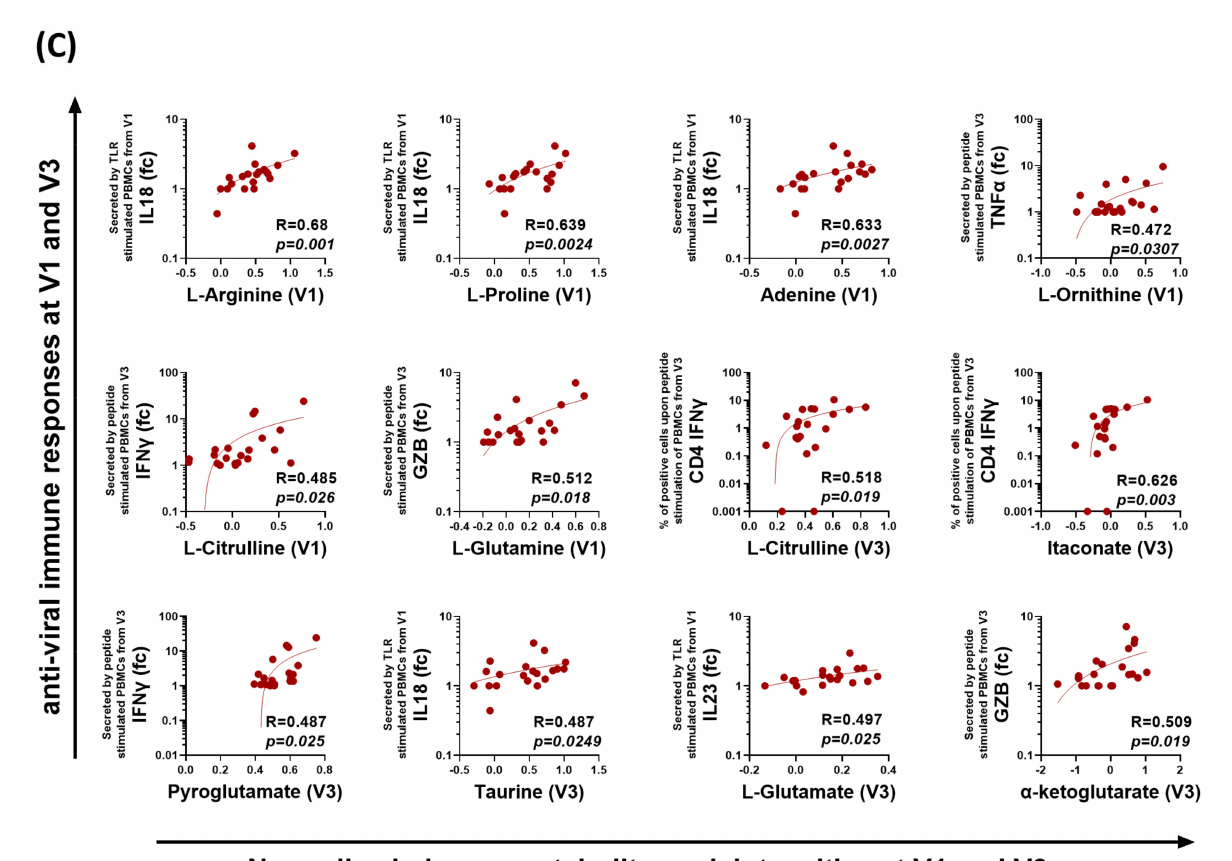
Figure 6. Correlation of metabolites with immune responses. Pathway analysis of plasma metabo- lites that significantly correlated (r > 0.45, p < 0.05) with ( A ) the TLR cocktail-induced innate immune response (V1) and ( B ) the T cell immune response (V3). ( C ) Representative correlation plots of metabolites from V1 and V3 that correlate with the cytokine release responses from TLR stimulated innate- and peptide pool-stimulated T cell immune responses. Each dot represents an individual sample. Spearman correlation coefficient (R) is indicated. GZB, granzyme B; fc, fold change–obtained by dividing the cytokine concentration in stimulated wells by unstimulated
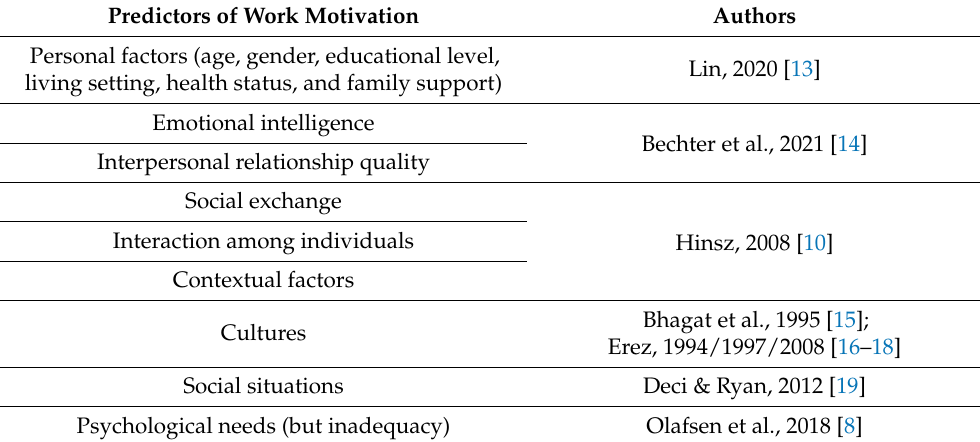
Table 1. Several investigated predictors of work motivation in general and intrinsic motivation in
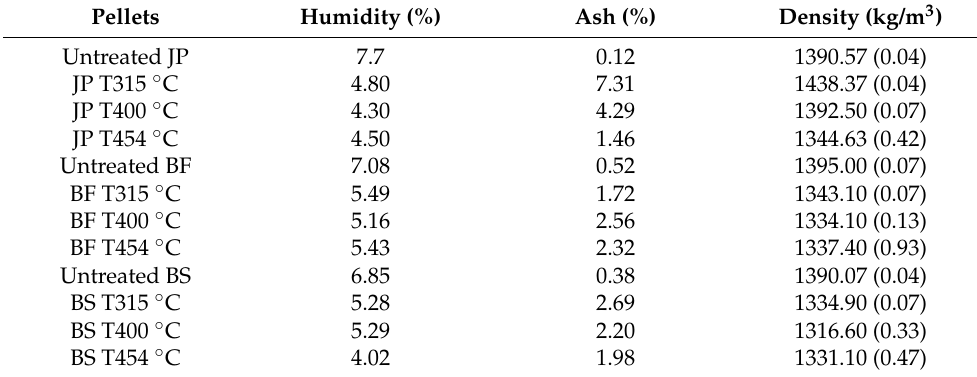
Table 4. Physical properties of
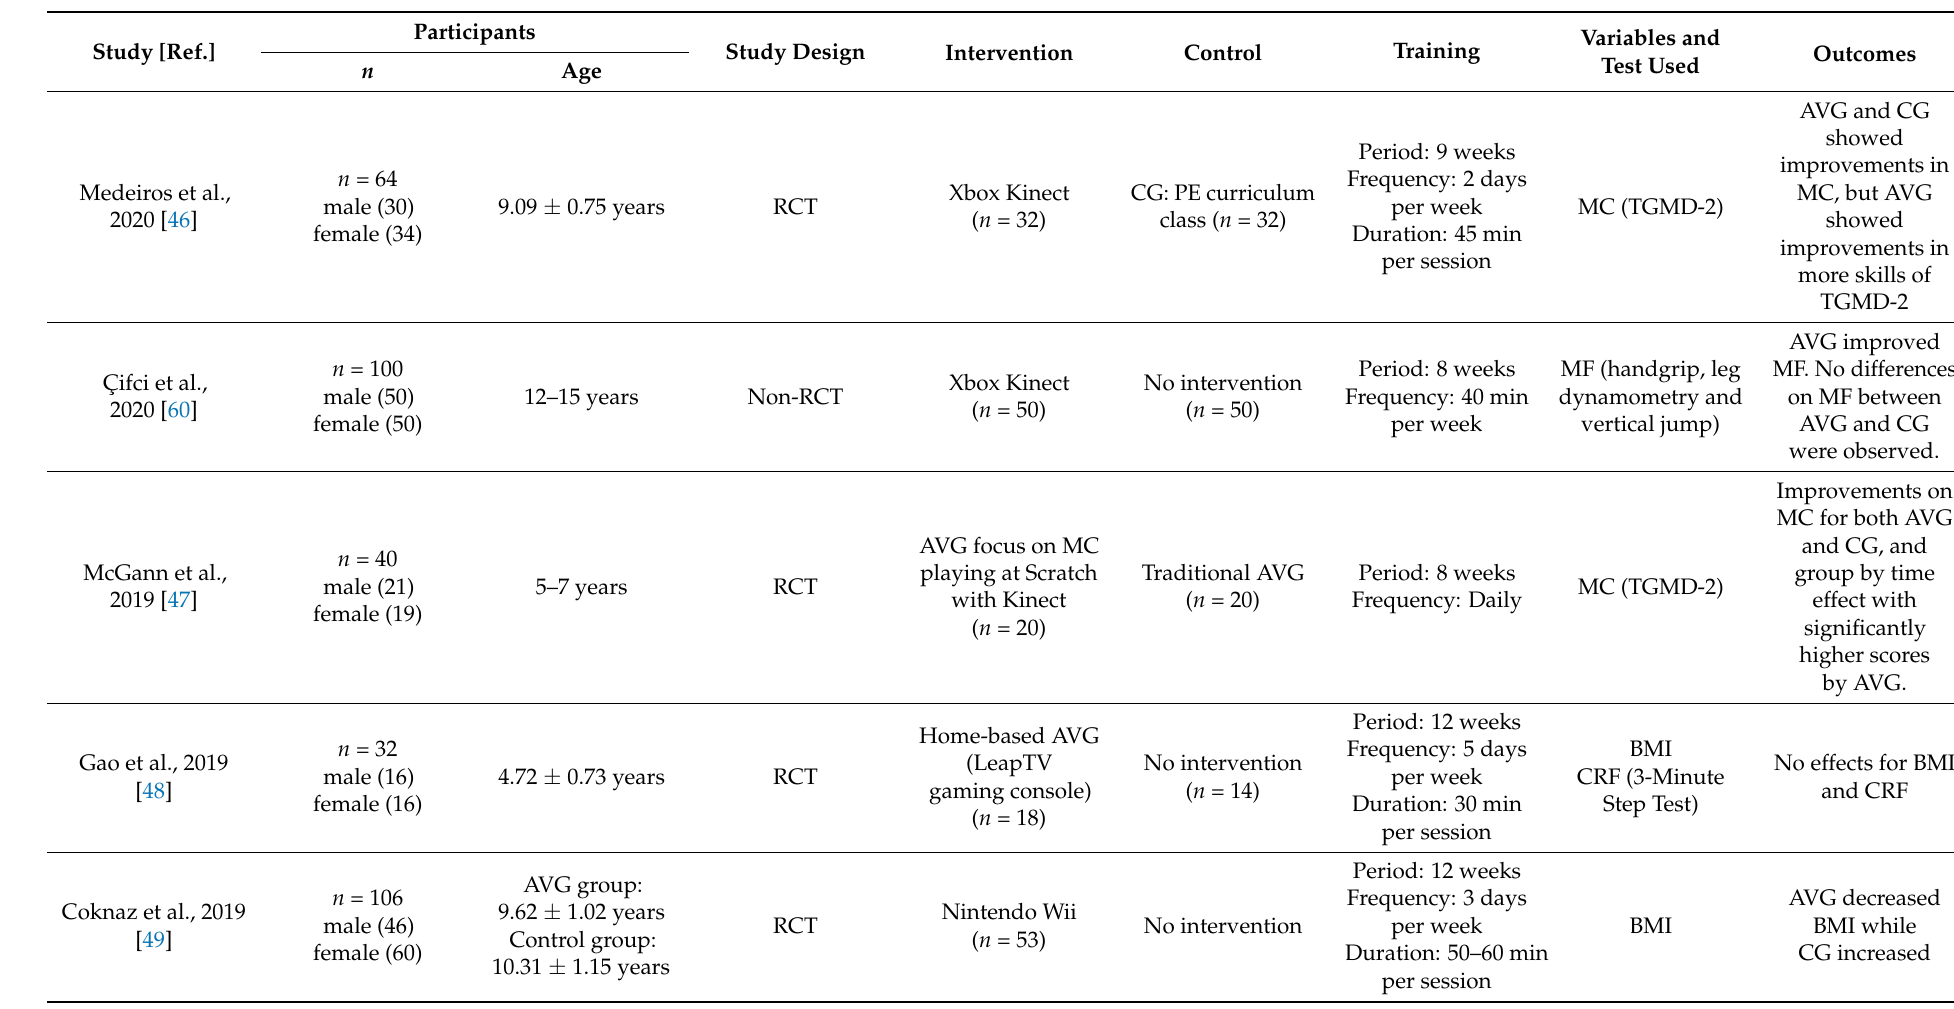
Table 3. Descriptive characteristics of included studies with children with healthy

☆ ☆ ☆ ☆

◆ Exercise directions: Only the lines holding the word "Table" belong in the answer; copy them from the listing above.

◆ Answer area:
Table 1. Several investigated predictors of work motivation in general and intrinsic motivation in
Table 4. Physical properties of
Table 3. Descriptive characteristics of included studies with children with healthy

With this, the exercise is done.